DATA EXCERPTS Block Start

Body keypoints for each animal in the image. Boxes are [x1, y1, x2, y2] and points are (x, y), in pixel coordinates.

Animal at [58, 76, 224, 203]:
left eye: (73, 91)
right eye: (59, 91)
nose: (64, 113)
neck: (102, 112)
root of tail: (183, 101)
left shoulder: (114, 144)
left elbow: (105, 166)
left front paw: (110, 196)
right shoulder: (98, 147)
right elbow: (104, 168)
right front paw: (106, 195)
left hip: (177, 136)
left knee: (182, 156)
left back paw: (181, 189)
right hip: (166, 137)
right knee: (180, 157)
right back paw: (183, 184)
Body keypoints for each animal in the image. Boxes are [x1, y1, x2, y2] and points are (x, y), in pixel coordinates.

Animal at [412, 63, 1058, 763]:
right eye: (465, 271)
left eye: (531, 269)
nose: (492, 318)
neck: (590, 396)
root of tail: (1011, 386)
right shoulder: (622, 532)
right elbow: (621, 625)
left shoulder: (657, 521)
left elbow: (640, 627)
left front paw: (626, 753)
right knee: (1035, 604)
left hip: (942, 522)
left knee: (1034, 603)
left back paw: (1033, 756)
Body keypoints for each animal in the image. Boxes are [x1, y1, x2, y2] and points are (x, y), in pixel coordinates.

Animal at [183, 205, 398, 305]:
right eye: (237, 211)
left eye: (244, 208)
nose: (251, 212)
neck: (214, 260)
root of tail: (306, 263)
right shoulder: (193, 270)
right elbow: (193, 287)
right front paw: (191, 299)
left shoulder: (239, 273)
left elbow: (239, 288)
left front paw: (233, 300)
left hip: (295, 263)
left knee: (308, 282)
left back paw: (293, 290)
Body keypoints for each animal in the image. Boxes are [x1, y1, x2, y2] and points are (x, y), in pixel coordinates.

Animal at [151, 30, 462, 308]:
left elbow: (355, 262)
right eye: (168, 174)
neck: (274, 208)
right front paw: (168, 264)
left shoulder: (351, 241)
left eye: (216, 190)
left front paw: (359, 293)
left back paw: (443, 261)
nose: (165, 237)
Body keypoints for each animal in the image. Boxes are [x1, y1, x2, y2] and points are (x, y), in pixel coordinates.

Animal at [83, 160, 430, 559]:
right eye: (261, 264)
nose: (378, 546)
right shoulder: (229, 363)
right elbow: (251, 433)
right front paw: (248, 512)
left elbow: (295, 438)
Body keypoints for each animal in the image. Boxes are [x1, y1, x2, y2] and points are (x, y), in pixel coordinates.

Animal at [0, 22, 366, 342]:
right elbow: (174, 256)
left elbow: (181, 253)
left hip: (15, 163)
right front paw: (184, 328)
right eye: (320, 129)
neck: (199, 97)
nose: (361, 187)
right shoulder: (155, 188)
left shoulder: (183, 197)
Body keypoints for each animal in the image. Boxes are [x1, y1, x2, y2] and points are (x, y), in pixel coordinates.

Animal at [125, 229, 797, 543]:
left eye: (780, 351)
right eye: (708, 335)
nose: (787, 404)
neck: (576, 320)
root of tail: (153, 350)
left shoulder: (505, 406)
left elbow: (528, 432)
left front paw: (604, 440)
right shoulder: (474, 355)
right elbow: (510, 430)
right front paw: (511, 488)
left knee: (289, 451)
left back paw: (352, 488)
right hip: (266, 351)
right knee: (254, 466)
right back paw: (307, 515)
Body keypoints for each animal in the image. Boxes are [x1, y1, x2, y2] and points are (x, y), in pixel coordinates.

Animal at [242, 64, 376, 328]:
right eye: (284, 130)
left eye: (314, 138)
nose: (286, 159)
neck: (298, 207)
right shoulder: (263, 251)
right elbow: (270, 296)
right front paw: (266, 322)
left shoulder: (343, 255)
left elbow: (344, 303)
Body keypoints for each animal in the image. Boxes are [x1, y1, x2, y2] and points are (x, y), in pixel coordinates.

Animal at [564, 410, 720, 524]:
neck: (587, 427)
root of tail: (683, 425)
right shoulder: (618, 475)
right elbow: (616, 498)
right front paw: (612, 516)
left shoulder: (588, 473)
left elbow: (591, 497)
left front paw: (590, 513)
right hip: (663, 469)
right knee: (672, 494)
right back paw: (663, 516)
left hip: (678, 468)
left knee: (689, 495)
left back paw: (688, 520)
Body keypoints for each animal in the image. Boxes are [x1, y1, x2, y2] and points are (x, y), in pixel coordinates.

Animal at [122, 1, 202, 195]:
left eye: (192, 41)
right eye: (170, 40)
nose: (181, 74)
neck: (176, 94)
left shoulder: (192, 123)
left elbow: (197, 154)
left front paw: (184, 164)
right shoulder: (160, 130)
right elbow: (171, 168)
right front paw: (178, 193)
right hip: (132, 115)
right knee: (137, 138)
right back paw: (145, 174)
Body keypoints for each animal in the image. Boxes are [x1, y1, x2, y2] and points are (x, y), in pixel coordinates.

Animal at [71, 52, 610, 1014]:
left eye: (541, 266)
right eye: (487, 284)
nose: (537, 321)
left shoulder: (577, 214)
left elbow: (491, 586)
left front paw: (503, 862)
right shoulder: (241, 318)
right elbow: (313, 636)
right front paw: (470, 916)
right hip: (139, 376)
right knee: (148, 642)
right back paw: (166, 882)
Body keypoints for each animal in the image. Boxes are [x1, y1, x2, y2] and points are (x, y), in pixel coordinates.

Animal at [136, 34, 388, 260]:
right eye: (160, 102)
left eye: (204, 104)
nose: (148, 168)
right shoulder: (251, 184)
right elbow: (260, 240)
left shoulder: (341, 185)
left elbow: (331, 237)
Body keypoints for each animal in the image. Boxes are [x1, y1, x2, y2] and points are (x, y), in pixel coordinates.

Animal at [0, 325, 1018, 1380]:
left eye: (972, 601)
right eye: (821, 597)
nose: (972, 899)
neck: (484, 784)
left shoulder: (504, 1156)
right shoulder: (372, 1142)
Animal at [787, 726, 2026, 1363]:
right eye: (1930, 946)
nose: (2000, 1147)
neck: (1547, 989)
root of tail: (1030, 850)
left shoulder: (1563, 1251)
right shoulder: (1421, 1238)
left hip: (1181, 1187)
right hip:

DATA EXCERPTS Block End

WORK INSTRUCTIONS: Copy each line holding the word "neck" from the listing above.

THE ANSWER:
neck: (102, 112)
neck: (590, 396)
neck: (214, 260)
neck: (274, 208)
neck: (199, 97)
neck: (576, 320)
neck: (298, 207)
neck: (587, 427)
neck: (176, 94)
neck: (484, 784)
neck: (1547, 989)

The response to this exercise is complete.